Arrange the text of the records as a JSON list of strings, with one string for each line and no blank lines.
Content starts
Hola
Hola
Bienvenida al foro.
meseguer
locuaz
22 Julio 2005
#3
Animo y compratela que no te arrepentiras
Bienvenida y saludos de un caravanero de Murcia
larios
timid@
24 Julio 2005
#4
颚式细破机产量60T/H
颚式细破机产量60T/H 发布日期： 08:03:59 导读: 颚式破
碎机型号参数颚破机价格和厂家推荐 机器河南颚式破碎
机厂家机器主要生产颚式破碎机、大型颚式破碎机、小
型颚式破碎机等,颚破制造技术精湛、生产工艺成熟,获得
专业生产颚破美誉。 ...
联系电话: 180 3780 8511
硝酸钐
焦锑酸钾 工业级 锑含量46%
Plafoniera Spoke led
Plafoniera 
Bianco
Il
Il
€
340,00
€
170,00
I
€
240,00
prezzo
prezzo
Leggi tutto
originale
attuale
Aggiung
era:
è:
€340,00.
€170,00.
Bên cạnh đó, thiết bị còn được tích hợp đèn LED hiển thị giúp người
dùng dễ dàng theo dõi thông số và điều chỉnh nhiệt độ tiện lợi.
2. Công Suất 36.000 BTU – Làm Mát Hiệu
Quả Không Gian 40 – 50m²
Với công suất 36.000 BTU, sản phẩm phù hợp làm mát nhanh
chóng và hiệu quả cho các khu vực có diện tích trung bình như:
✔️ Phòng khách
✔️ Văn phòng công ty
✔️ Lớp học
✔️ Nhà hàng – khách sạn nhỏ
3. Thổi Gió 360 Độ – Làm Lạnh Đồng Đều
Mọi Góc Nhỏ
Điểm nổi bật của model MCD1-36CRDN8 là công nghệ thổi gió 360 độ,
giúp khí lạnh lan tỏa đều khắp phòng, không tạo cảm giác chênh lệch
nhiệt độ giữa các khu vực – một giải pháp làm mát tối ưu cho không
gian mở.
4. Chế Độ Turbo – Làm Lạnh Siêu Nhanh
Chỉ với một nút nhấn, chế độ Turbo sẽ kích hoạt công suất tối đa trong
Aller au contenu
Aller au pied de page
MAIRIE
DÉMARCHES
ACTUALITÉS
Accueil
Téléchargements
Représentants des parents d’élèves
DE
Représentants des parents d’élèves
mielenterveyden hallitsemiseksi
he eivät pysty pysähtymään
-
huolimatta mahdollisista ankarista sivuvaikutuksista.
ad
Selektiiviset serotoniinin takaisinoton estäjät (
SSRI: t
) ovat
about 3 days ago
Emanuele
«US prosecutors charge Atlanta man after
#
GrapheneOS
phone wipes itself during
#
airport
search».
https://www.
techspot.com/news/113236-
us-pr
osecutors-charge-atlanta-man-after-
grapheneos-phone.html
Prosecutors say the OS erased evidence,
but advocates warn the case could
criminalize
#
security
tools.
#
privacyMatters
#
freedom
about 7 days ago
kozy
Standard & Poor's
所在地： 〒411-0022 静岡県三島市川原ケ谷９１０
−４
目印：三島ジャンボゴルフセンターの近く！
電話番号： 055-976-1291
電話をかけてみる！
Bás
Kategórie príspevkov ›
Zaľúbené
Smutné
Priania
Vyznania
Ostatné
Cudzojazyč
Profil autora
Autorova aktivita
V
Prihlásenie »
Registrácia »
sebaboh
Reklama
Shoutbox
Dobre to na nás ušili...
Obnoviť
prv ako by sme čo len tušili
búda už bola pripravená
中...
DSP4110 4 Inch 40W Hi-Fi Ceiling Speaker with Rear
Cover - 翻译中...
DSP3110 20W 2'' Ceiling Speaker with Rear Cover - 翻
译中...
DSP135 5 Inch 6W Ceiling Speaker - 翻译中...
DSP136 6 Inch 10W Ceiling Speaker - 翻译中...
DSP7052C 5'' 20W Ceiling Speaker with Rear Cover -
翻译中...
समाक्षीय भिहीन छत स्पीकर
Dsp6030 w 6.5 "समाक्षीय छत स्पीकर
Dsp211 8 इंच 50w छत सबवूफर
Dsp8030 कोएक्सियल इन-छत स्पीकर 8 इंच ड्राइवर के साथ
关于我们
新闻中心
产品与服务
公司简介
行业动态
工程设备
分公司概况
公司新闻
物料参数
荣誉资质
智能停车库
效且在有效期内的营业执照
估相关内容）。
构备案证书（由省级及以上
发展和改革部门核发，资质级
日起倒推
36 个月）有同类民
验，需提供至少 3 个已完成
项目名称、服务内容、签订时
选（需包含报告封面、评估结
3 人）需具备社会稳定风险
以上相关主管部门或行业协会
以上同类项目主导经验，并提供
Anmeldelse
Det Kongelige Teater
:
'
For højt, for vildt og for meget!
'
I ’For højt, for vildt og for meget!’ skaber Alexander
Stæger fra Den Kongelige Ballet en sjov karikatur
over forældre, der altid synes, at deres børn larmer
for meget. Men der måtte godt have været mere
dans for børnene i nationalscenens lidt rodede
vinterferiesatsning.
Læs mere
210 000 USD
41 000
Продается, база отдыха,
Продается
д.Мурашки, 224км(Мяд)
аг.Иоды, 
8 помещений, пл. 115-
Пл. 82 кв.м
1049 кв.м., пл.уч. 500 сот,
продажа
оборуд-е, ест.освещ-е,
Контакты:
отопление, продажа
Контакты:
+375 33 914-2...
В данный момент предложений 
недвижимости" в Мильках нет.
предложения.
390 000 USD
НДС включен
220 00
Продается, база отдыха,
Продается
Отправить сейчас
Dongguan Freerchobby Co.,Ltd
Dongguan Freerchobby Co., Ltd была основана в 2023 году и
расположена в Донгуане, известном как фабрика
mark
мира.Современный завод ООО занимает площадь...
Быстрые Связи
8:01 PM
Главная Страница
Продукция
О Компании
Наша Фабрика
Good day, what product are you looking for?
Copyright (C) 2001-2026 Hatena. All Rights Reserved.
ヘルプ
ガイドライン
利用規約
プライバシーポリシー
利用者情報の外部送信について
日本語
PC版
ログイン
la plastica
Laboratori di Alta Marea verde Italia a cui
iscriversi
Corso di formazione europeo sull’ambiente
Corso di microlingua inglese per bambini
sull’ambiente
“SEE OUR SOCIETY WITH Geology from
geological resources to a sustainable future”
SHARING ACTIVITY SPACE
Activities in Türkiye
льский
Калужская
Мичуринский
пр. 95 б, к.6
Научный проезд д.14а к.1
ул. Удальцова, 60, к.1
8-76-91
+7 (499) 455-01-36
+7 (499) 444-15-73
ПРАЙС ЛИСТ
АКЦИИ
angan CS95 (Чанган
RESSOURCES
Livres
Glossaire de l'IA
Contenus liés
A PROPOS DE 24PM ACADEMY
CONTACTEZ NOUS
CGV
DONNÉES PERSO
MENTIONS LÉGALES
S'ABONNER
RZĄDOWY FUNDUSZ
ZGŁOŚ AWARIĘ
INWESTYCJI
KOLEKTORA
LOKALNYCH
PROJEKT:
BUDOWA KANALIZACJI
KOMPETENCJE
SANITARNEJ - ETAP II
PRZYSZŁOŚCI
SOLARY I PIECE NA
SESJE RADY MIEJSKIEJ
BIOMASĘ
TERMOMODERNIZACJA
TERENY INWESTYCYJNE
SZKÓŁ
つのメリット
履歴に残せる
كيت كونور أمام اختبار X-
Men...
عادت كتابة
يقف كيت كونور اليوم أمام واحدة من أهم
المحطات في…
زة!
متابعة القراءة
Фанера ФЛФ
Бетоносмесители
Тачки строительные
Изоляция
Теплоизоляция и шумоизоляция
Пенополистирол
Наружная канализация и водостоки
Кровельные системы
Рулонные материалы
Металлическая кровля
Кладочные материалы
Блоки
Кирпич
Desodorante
Content ends
Exercise response:
[
  "Hola",
  "Hola",
  "Bienvenida al foro.",
  "meseguer",
  "locuaz",
  "22 Julio 2005",
  "#3",
  "Animo y compratela que no te arrepentiras",
  "Bienvenida y saludos de un caravanero de Murcia",
  "larios",
  "timid@",
  "24 Julio 2005",
  "#4",
  "颚式细破机产量60T/H",
  "颚式细破机产量60T/H 发布日期： 08:03:59 导读: 颚式破",
  "碎机型号参数颚破机价格和厂家推荐 机器河南颚式破碎",
  "机厂家机器主要生产颚式破碎机、大型颚式破碎机、小",
  "型颚式破碎机等,颚破制造技术精湛、生产工艺成熟,获得",
  "专业生产颚破美誉。 ...",
  "联系电话: 180 3780 8511",
  "硝酸钐",
  "焦锑酸钾 工业级 锑含量46%",
  "Plafoniera Spoke led",
  "Plafoniera ",
  "Bianco",
  "Il",
  "Il",
  "€",
  "340,00",
  "€",
  "170,00",
  "I",
  "€",
  "240,00",
  "prezzo",
  "prezzo",
  "Leggi tutto",
  "originale",
  "attuale",
  "Aggiung",
  "era:",
  "è:",
  "€340,00.",
  "€170,00.",
  "Bên cạnh đó, thiết bị còn được tích hợp đèn LED hiển thị giúp người",
  "dùng dễ dàng theo dõi thông số và điều chỉnh nhiệt độ tiện lợi.",
  "2. Công Suất 36.000 BTU – Làm Mát Hiệu",
  "Quả Không Gian 40 – 50m²",
  "Với công suất 36.000 BTU, sản phẩm phù hợp làm mát nhanh",
  "chóng và hiệu quả cho các khu vực có diện tích trung bình như:",
  "✔️ Phòng khách",
  "✔️ Văn phòng công ty",
  "✔️ Lớp học",
  "✔️ Nhà hàng – khách sạn nhỏ",
  "3. Thổi Gió 360 Độ – Làm Lạnh Đồng Đều",
  "Mọi Góc Nhỏ",
  "Điểm nổi bật của model MCD1-36CRDN8 là công nghệ thổi gió 360 độ,",
  "giúp khí lạnh lan tỏa đều khắp phòng, không tạo cảm giác chênh lệch",
  "nhiệt độ giữa các khu vực – một giải pháp làm mát tối ưu cho không",
  "gian mở.",
  "4. Chế Độ Turbo – Làm Lạnh Siêu Nhanh",
  "Chỉ với một nút nhấn, chế độ Turbo sẽ kích hoạt công suất tối đa trong",
  "Aller au contenu",
  "Aller au pied de page",
  "MAIRIE",
  "DÉMARCHES",
  "ACTUALITÉS",
  "Accueil",
  "Téléchargements",
  "Représentants des parents d’élèves",
  "DE",
  "Représentants des parents d’élèves",
  "mielenterveyden hallitsemiseksi",
  "he eivät pysty pysähtymään",
  "-",
  "huolimatta mahdollisista ankarista sivuvaikutuksista.",
  "ad",
  "Selektiiviset serotoniinin takaisinoton estäjät (",
  "SSRI: t",
  ") ovat",
  "about 3 days ago",
  "Emanuele",
  "«US prosecutors charge Atlanta man after",
  "#",
  "GrapheneOS",
  "phone wipes itself during",
  "#",
  "airport",
  "search».",
  "https://www.",
  "techspot.com/news/113236-",
  "us-pr",
  "osecutors-charge-atlanta-man-after-",
  "grapheneos-phone.html",
  "Prosecutors say the OS erased evidence,",
  "but advocates warn the case could",
  "criminalize",
  "#",
  "security",
  "tools.",
  "#",
  "privacyMatters",
  "#",
  "freedom",
  "about 7 days ago",
  "kozy",
  "Standard & Poor's",
  "所在地： 〒411-0022 静岡県三島市川原ケ谷９１０",
  "−４",
  "目印：三島ジャンボゴルフセンターの近く！",
  "電話番号： 055-976-1291",
  "電話をかけてみる！",
  "Bás",
  "Kategórie príspevkov ›",
  "Zaľúbené",
  "Smutné",
  "Priania",
  "Vyznania",
  "Ostatné",
  "Cudzojazyč",
  "Profil autora",
  "Autorova aktivita",
  "V",
  "Prihlásenie »",
  "Registrácia »",
  "sebaboh",
  "Reklama",
  "Shoutbox",
  "Dobre to na nás ušili...",
  "Obnoviť",
  "prv ako by sme čo len tušili",
  "búda už bola pripravená",
  "中...",
  "DSP4110 4 Inch 40W Hi-Fi Ceiling Speaker with Rear",
  "Cover - 翻译中...",
  "DSP3110 20W 2'' Ceiling Speaker with Rear Cover - 翻",
  "译中...",
  "DSP135 5 Inch 6W Ceiling Speaker - 翻译中...",
  "DSP136 6 Inch 10W Ceiling Speaker - 翻译中...",
  "DSP7052C 5'' 20W Ceiling Speaker with Rear Cover -",
  "翻译中...",
  "समाक्षीय भिहीन छत स्पीकर",
  "Dsp6030 w 6.5 \"समाक्षीय छत स्पीकर",
  "Dsp211 8 इंच 50w छत सबवूफर",
  "Dsp8030 कोएक्सियल इन-छत स्पीकर 8 इंच ड्राइवर के साथ",
  "关于我们",
  "新闻中心",
  "产品与服务",
  "公司简介",
  "行业动态",
  "工程设备",
  "分公司概况",
  "公司新闻",
  "物料参数",
  "荣誉资质",
  "智能停车库",
  "效且在有效期内的营业执照",
  "估相关内容）。",
  "构备案证书（由省级及以上",
  "发展和改革部门核发，资质级",
  "日起倒推",
  "36 个月）有同类民",
  "验，需提供至少 3 个已完成",
  "项目名称、服务内容、签订时",
  "选（需包含报告封面、评估结",
  "3 人）需具备社会稳定风险",
  "以上相关主管部门或行业协会",
  "以上同类项目主导经验，并提供",
  "Anmeldelse",
  "Det Kongelige Teater",
  ":",
  "'",
  "For højt, for vildt og for meget!",
  "'",
  "I ’For højt, for vildt og for meget!’ skaber Alexander",
  "Stæger fra Den Kongelige Ballet en sjov karikatur",
  "over forældre, der altid synes, at deres børn larmer",
  "for meget. Men der måtte godt have været mere",
  "dans for børnene i nationalscenens lidt rodede",
  "vinterferiesatsning.",
  "Læs mere",
  "210 000 USD",
  "41 000",
  "Продается, база отдыха,",
  "Продается",
  "д.Мурашки, 224км(Мяд)",
  "аг.Иоды, ",
  "8 помещений, пл. 115-",
  "Пл. 82 кв.м",
  "1049 кв.м., пл.уч. 500 сот,",
  "продажа",
  "оборуд-е, ест.освещ-е,",
  "Контакты:",
  "отопление, продажа",
  "Контакты:",
  "+375 33 914-2...",
  "В данный момент предложений ",
  "недвижимости\" в Мильках нет.",
  "предложения.",
  "390 000 USD",
  "НДС включен",
  "220 00",
  "Продается, база отдыха,",
  "Продается",
  "Отправить сейчас",
  "Dongguan Freerchobby Co.,Ltd",
  "Dongguan Freerchobby Co., Ltd была основана в 2023 году и",
  "расположена в Донгуане, известном как фабрика",
  "mark",
  "мира.Современный завод ООО занимает площадь...",
  "Быстрые Связи",
  "8:01 PM",
  "Главная Страница",
  "Продукция",
  "О Компании",
  "Наша Фабрика",
  "Good day, what product are you looking for?",
  "Copyright (C) 2001-2026 Hatena. All Rights Reserved.",
  "ヘルプ",
  "ガイドライン",
  "利用規約",
  "プライバシーポリシー",
  "利用者情報の外部送信について",
  "日本語",
  "PC版",
  "ログイン",
  "la plastica",
  "Laboratori di Alta Marea verde Italia a cui",
  "iscriversi",
  "Corso di formazione europeo sull’ambiente",
  "Corso di microlingua inglese per bambini",
  "sull’ambiente",
  "“SEE OUR SOCIETY WITH Geology from",
  "geological resources to a sustainable future”",
  "SHARING ACTIVITY SPACE",
  "Activities in Türkiye",
  "льский",
  "Калужская",
  "Мичуринский",
  "пр. 95 б, к.6",
  "Научный проезд д.14а к.1",
  "ул. Удальцова, 60, к.1",
  "8-76-91",
  "+7 (499) 455-01-36",
  "+7 (499) 444-15-73",
  "ПРАЙС ЛИСТ",
  "АКЦИИ",
  "angan CS95 (Чанган",
  "RESSOURCES",
  "Livres",
  "Glossaire de l'IA",
  "Contenus liés",
  "A PROPOS DE 24PM ACADEMY",
  "CONTACTEZ NOUS",
  "CGV",
  "DONNÉES PERSO",
  "MENTIONS LÉGALES",
  "S'ABONNER",
  "RZĄDOWY FUNDUSZ",
  "ZGŁOŚ AWARIĘ",
  "INWESTYCJI",
  "KOLEKTORA",
  "LOKALNYCH",
  "PROJEKT:",
  "BUDOWA KANALIZACJI",
  "KOMPETENCJE",
  "SANITARNEJ - ETAP II",
  "PRZYSZŁOŚCI",
  "SOLARY I PIECE NA",
  "SESJE RADY MIEJSKIEJ",
  "BIOMASĘ",
  "TERMOMODERNIZACJA",
  "TERENY INWESTYCYJNE",
  "SZKÓŁ",
  "つのメリット",
  "履歴に残せる",
  "كيت كونور أمام اختبار X-",
  "Men...",
  "عادت كتابة",
  "يقف كيت كونور اليوم أمام واحدة من أهم",
  "المحطات في…",
  "زة!",
  "متابعة القراءة",
  "Фанера ФЛФ",
  "Бетоносмесители",
  "Тачки строительные",
  "Изоляция",
  "Теплоизоляция и шумоизоляция",
  "Пенополистирол",
  "Наружная канализация и водостоки",
  "Кровельные системы",
  "Рулонные материалы",
  "Металлическая кровля",
  "Кладочные материалы",
  "Блоки",
  "Кирпич",
  "Desodorante"
]